PROBLEM TO SOLVE:
Below are entries; count each line that holds the word "size" and report the number without any other words.

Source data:
- - - - - - -

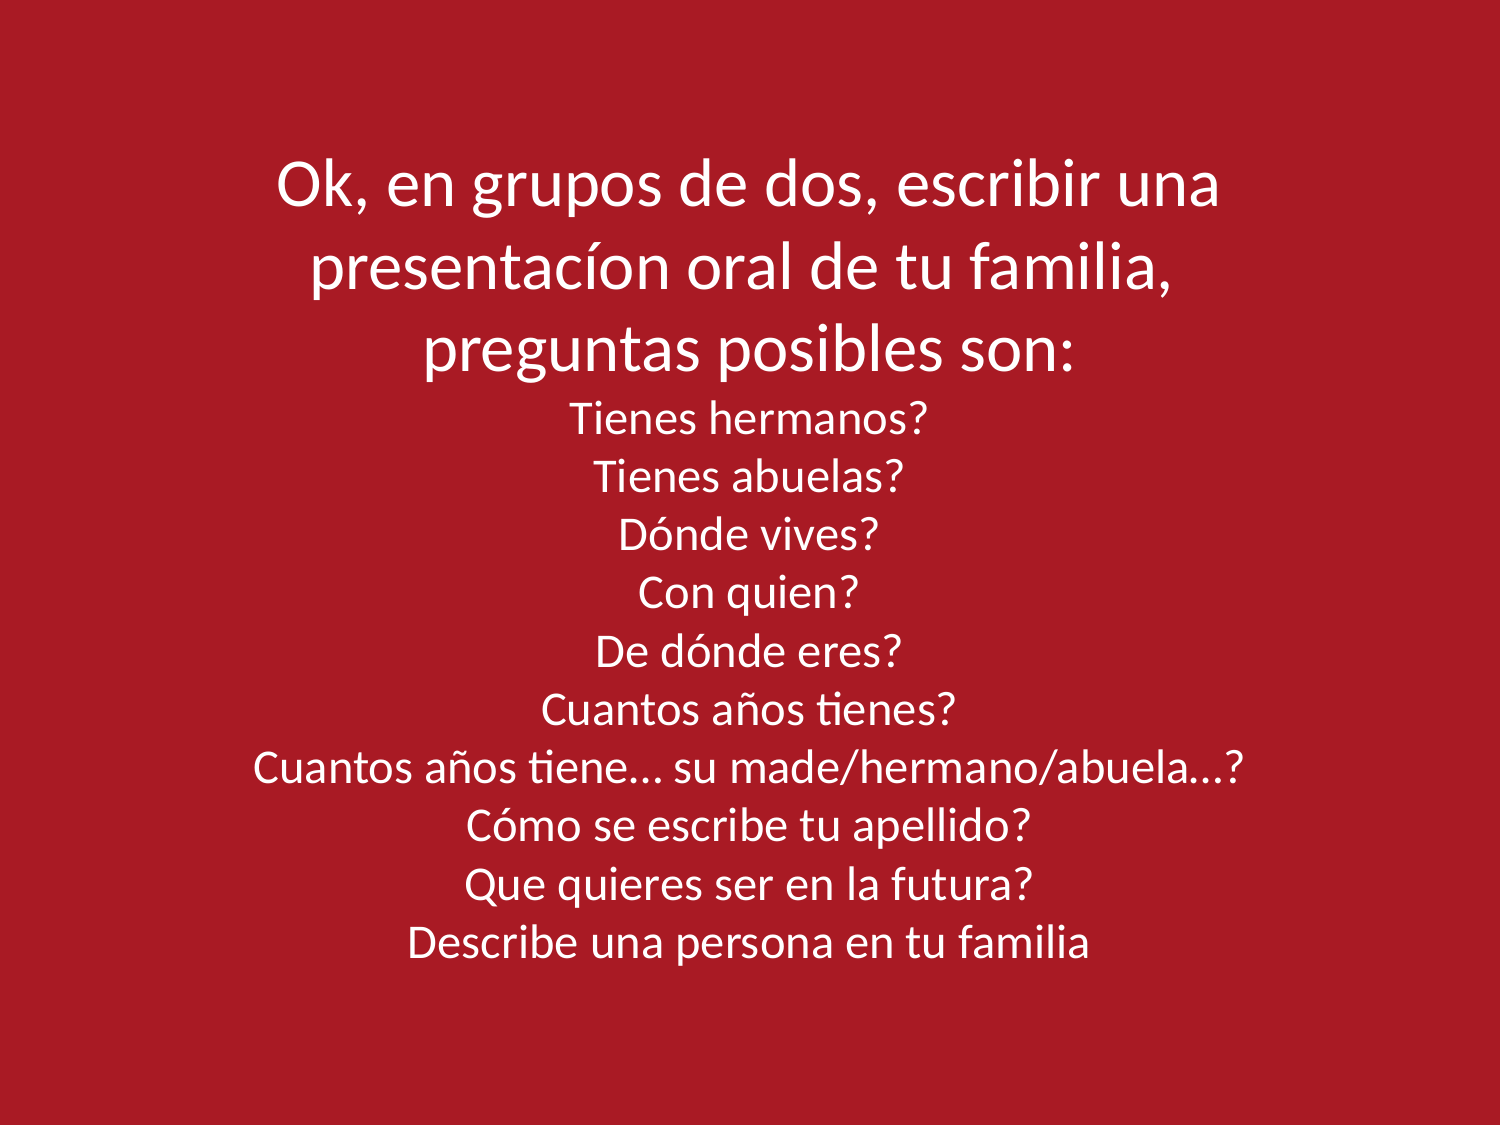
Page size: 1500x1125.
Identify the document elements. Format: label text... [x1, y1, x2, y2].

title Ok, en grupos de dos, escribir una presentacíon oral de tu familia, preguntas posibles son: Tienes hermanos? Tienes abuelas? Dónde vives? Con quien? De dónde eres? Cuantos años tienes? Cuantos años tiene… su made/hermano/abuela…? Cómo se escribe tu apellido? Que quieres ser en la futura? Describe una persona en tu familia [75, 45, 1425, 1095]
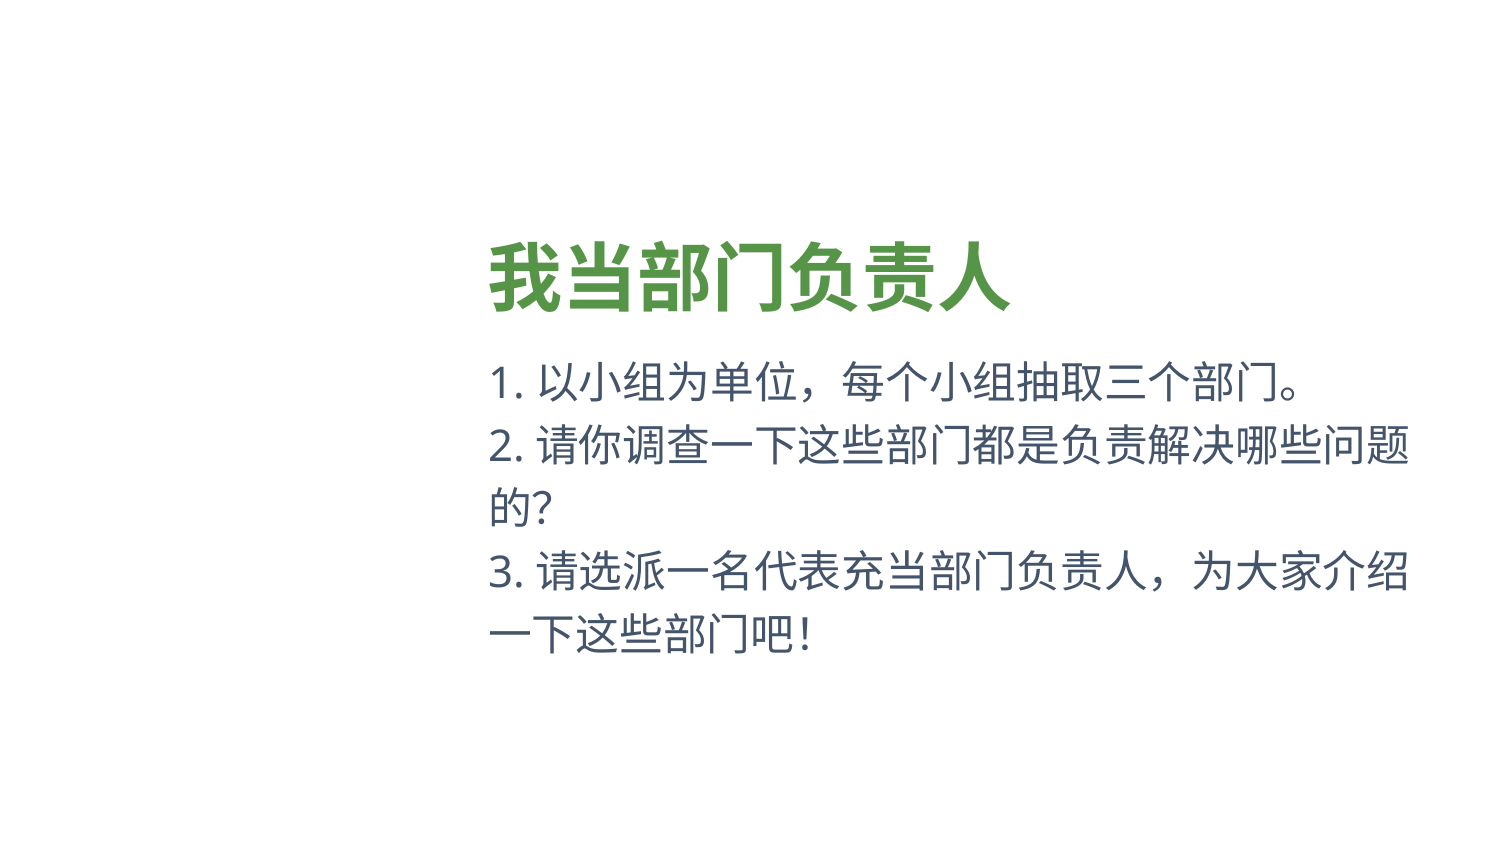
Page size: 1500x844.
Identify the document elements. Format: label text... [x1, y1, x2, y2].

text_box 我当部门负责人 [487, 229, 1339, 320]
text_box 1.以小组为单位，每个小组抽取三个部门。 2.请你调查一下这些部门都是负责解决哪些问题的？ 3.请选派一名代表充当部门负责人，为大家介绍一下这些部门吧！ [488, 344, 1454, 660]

- - - - - - -

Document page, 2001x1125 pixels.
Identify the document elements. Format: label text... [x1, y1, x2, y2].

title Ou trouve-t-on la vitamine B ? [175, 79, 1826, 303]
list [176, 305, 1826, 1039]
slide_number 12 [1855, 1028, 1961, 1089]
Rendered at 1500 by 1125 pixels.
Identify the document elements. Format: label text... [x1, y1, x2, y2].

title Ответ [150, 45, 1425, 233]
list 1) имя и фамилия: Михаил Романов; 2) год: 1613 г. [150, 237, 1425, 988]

- - - - - - -

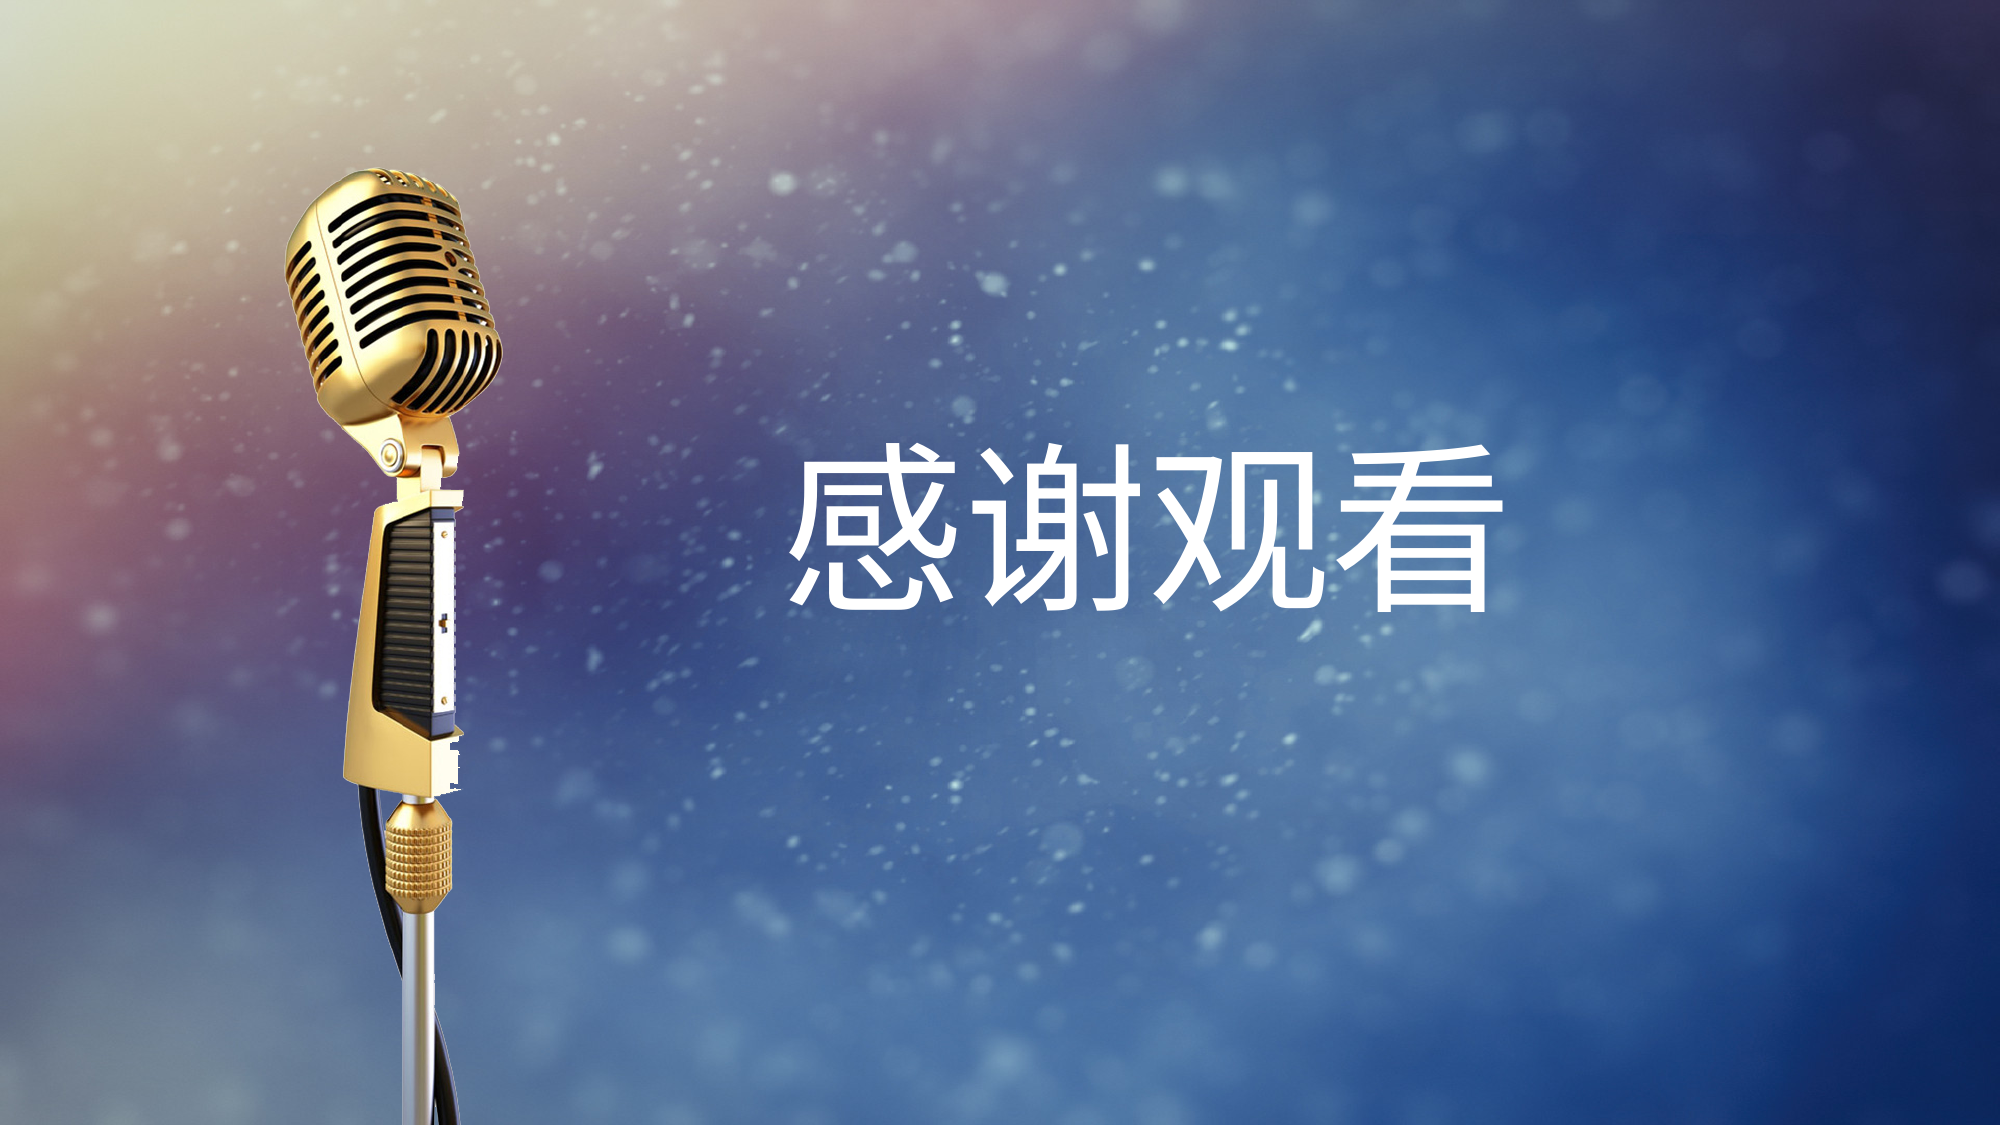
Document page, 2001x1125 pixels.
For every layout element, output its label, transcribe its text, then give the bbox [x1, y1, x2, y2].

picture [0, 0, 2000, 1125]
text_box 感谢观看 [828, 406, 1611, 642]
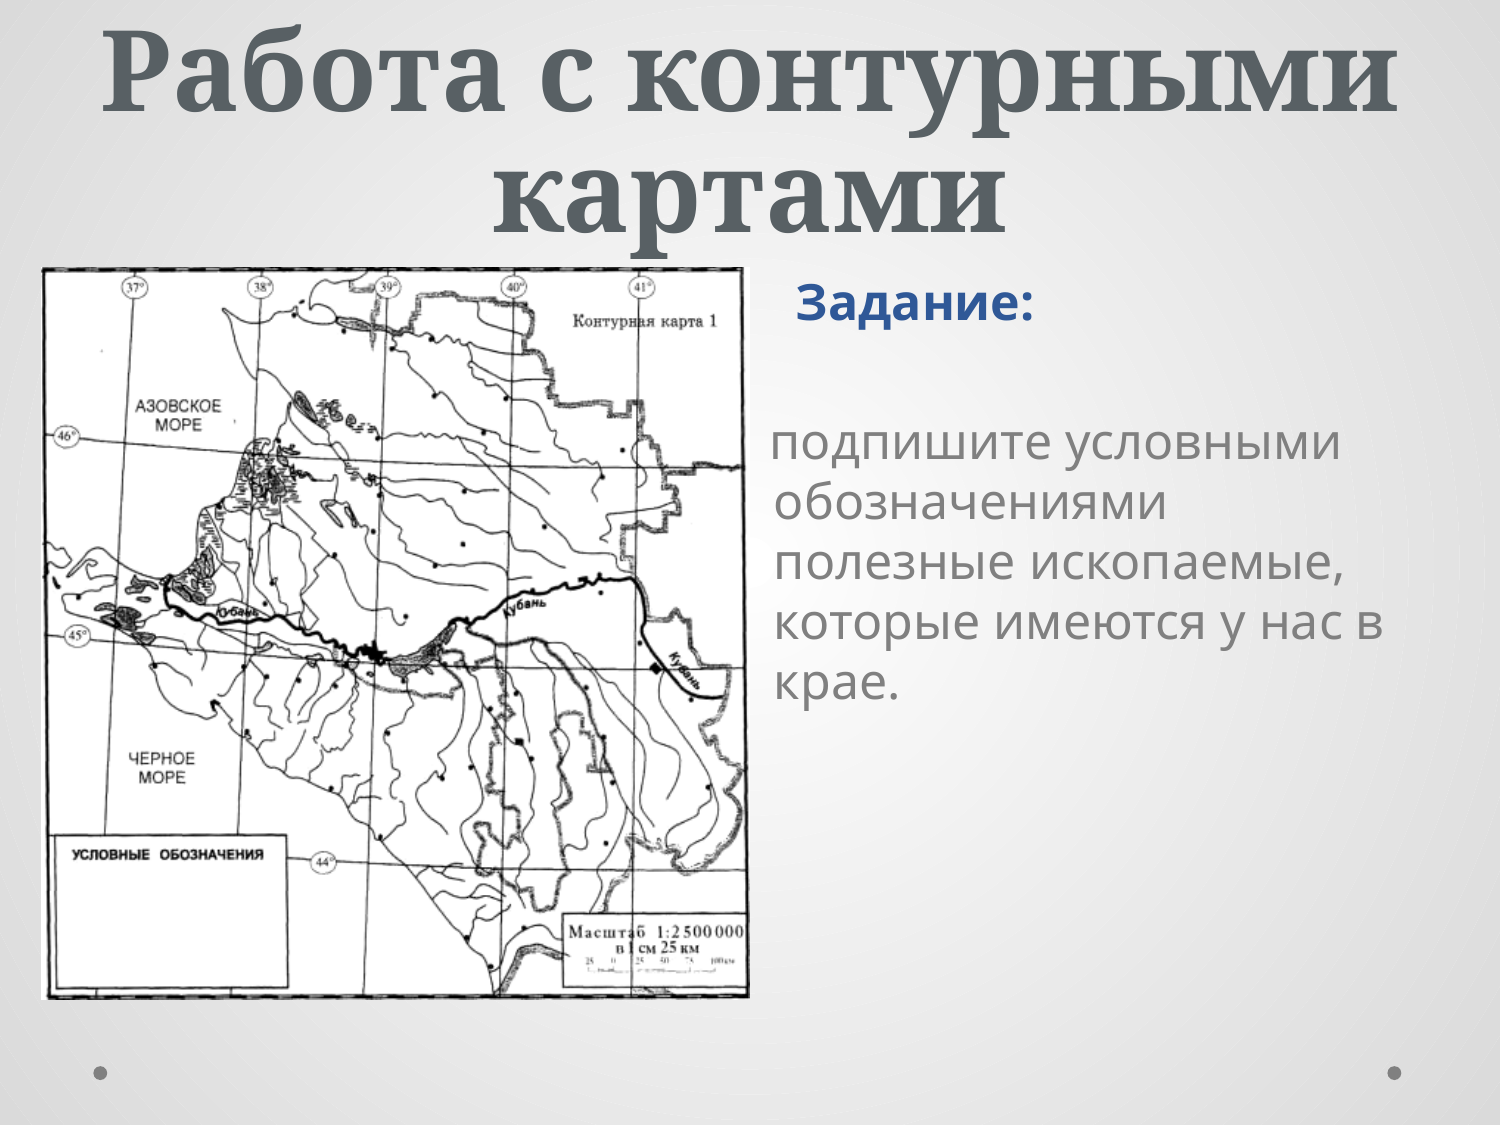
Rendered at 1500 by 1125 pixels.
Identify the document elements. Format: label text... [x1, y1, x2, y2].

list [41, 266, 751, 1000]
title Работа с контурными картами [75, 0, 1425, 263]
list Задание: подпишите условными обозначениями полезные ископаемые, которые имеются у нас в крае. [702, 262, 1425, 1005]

- - - - - - -

EXERCISE OUTPUT:
2